Most of the 50 residents who attended the hearing appeared to oppose the proposed increase, although several said that if a tax hike is necessary, they would prefer their property tax rates be increased instead because property tax is deductible from federal income tax.The residents were divided about the council's proposal to buy land and develop a softball field and rec-reation complex, estimated to cost up to $300,000 over the next few years.

Although increases in the franchise tax and water and garbage fees would bring in an estimated $205,000 in additional revenue, the city's proposed 1988-89 budget is only some $100,000 more than last year's, according to City Administrator David Hales.

The difference is in the loss of federal revenue-sharing grants, he said, and the fact that the increased garbage fee is a pass-through, with the money going for higher tipping fees at the county burn plant.

Mayor Dean Argyle gave a "state of the city" presentation before the hearing, outlining progress Centerville has made in its street, recreation, fire protection, flood control and other programs.

The city has also drawn up a 6-year plan to deal with its growth, the mayor said, setting out short- and long-term goals to handle the projected population of 22,000 by 2005 (double the current 11,000) and 30,000 by 2010.

Eventual expenditures include $1.6 million for physical facilities, such as a new city municipal complex and public works building; $1.6 million for streets; $1.5 million for an expanded culinary water system; and $1.3 million for parks and recreation.

For the short term, the proposed budget calls for increasing the utility franchise tax from 3 to 6 percent, the maximum allowable under state law, and adding the tax onto culinary water sales. That will raise an additional $175,000 annually, the council estimates.

The budget also calls for a water rate increase of $1 per month, raising $30,000 a year, and a garbage rate increase of 65 cents per month, passed on to pay for higher tipping fees.

The mayor said the philosophy behind the council's proposal is to keep property taxes low, to attract new businesses, and to increase the franchise tax because it is a more equitable tax.

The amount paid is directly tied to the amount of a utility used, the mayor said, meaning large businesses such as grocery stores pay more while individual homeowners pay less.

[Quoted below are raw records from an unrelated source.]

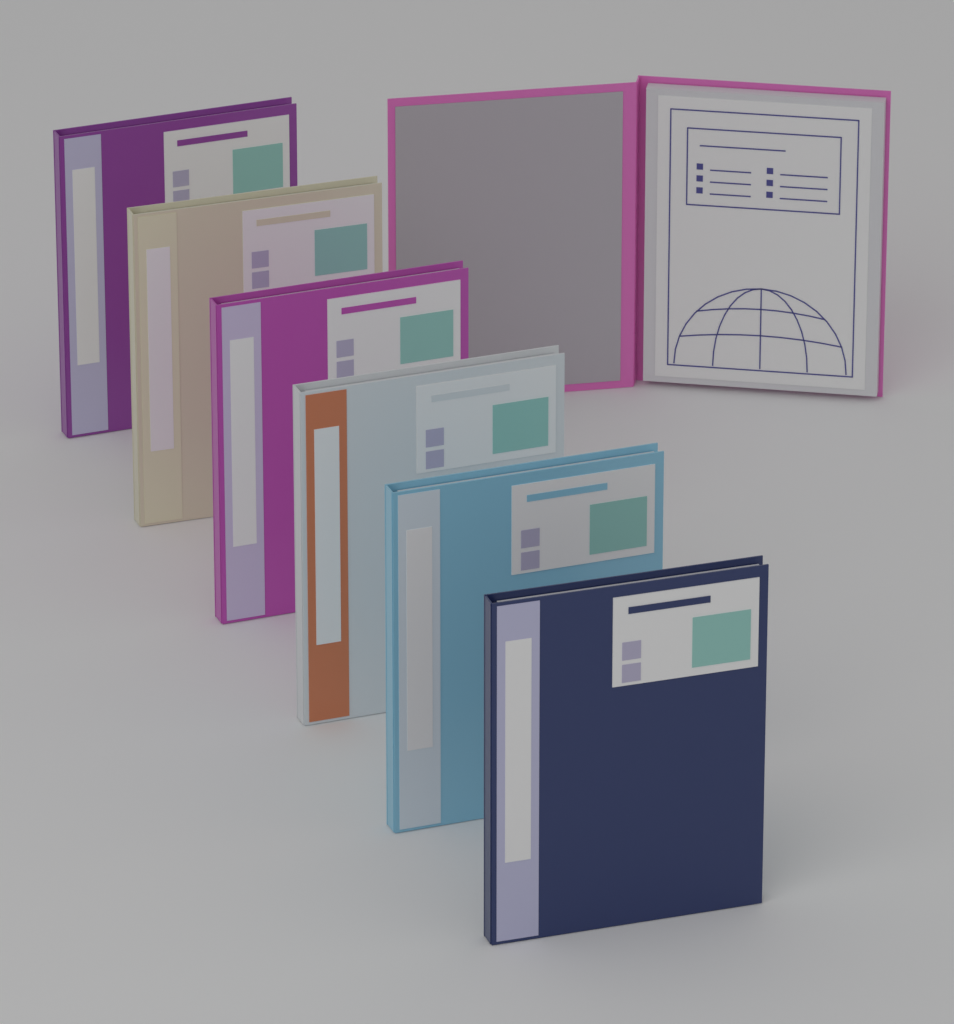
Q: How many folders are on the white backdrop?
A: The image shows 7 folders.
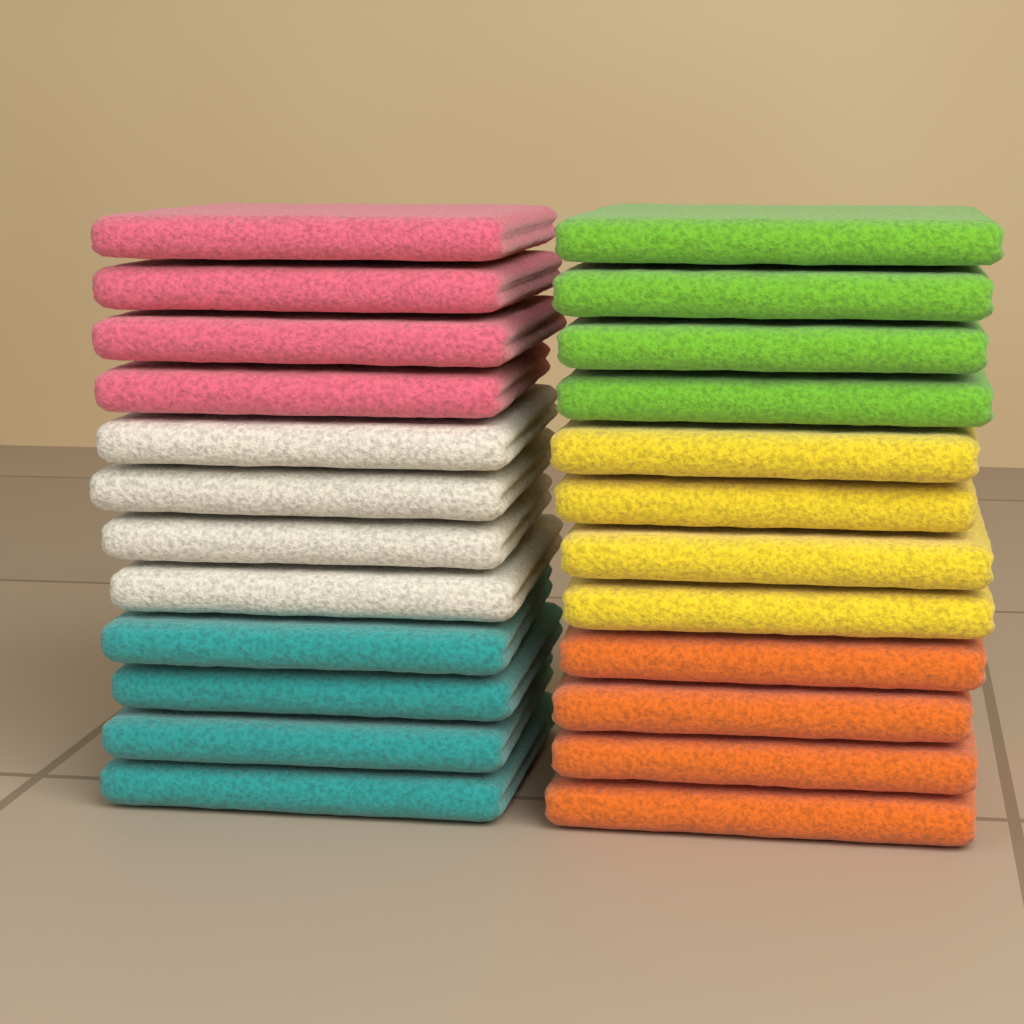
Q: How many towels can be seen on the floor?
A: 24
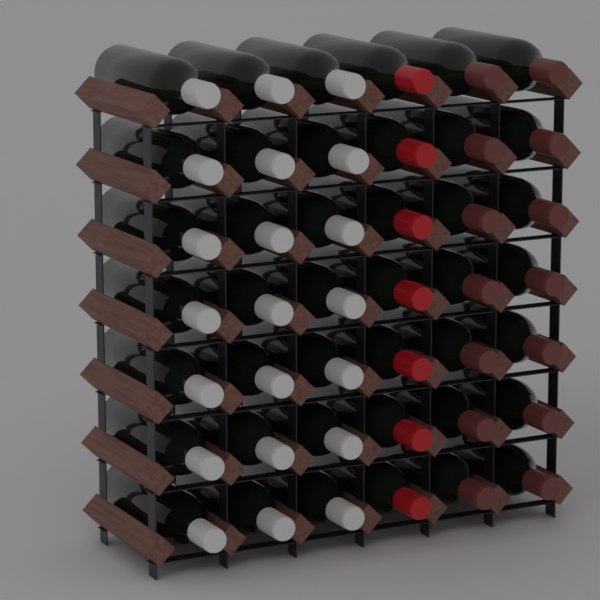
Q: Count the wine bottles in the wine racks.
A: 42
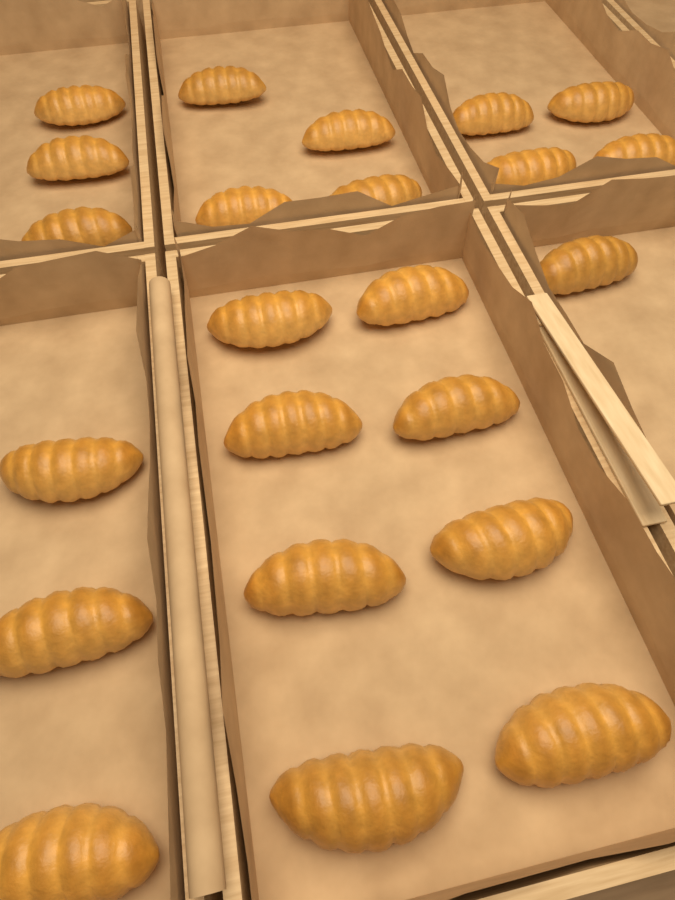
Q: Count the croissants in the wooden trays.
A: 23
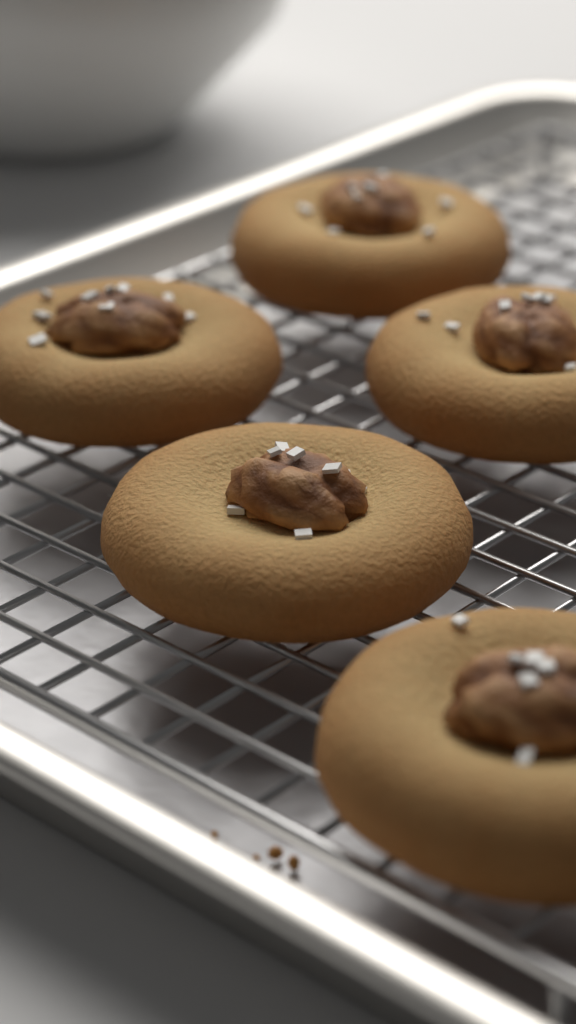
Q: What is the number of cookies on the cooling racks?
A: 5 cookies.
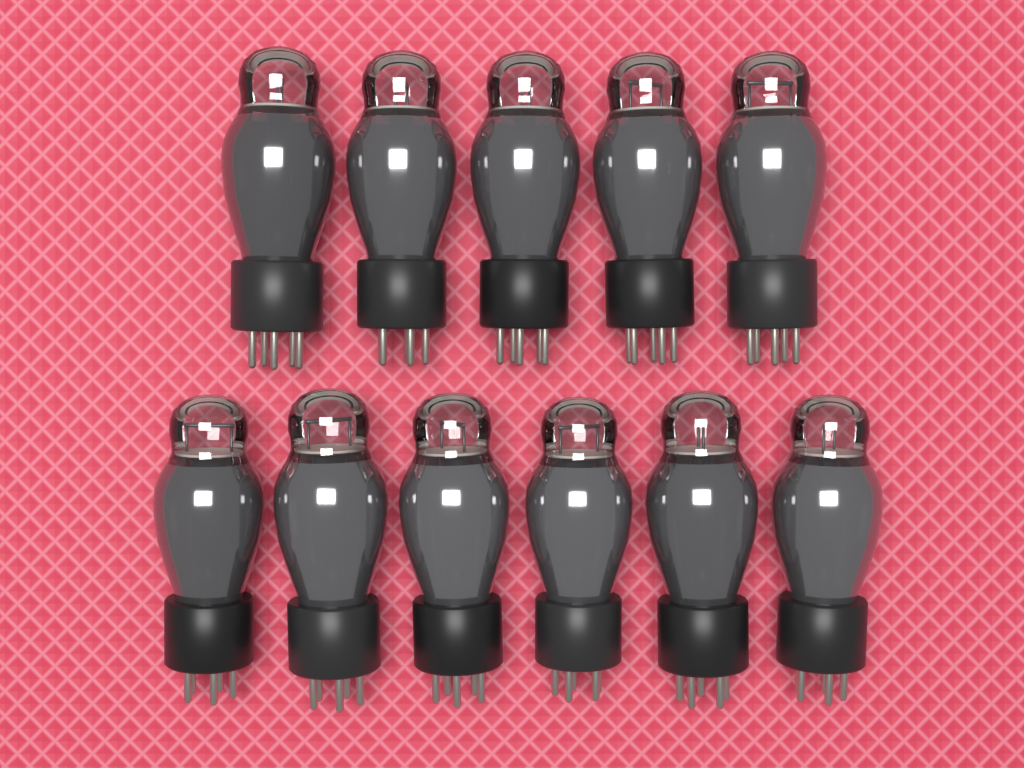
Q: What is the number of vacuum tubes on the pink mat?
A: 11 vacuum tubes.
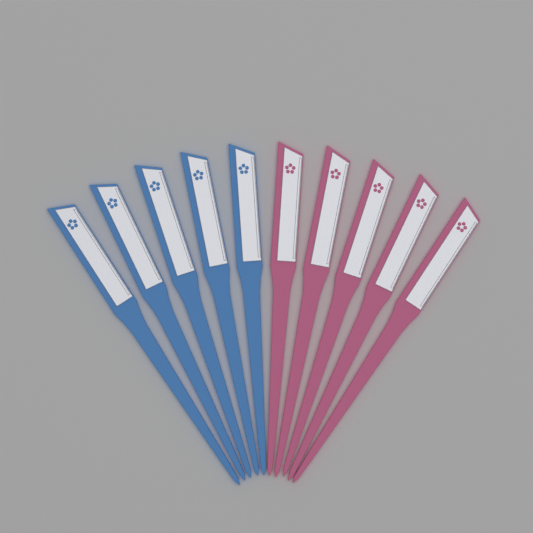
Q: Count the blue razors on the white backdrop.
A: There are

But several residents said adding the franchise tax onto culinary water sales will hurt them badly. Many, especially in the new, northern section of Centerville, have no secondary water for irrigation and have to use treated culinary water for lawns and gardens.

And numerous residents and at least one councilman - Bruce Erickson - oppose increasing the franchise tax at all.

Erickson, at the end of the 2 1/2-hour hearing, said he has drawn up an alternate budget proposal that allows the city to do most of the things included in the first proposal, including pay raises for city workers, but without a tax increase.

The city would delay any major building program, such as a new city hall, for three years in Erickson's proposal, putting city workers in temporary trailers if necessary, he said.

Some revenue sources, such as sales tax receipts, state road money and property taxes, are increasing by themselves because of growth, Erickson said. He said he cannot entirely support the budget proposal drawn up by Hales and Argyle because of the number of people in Centerville living on fixed incomes or who, because of the general economic slump, have seen their incomes cut.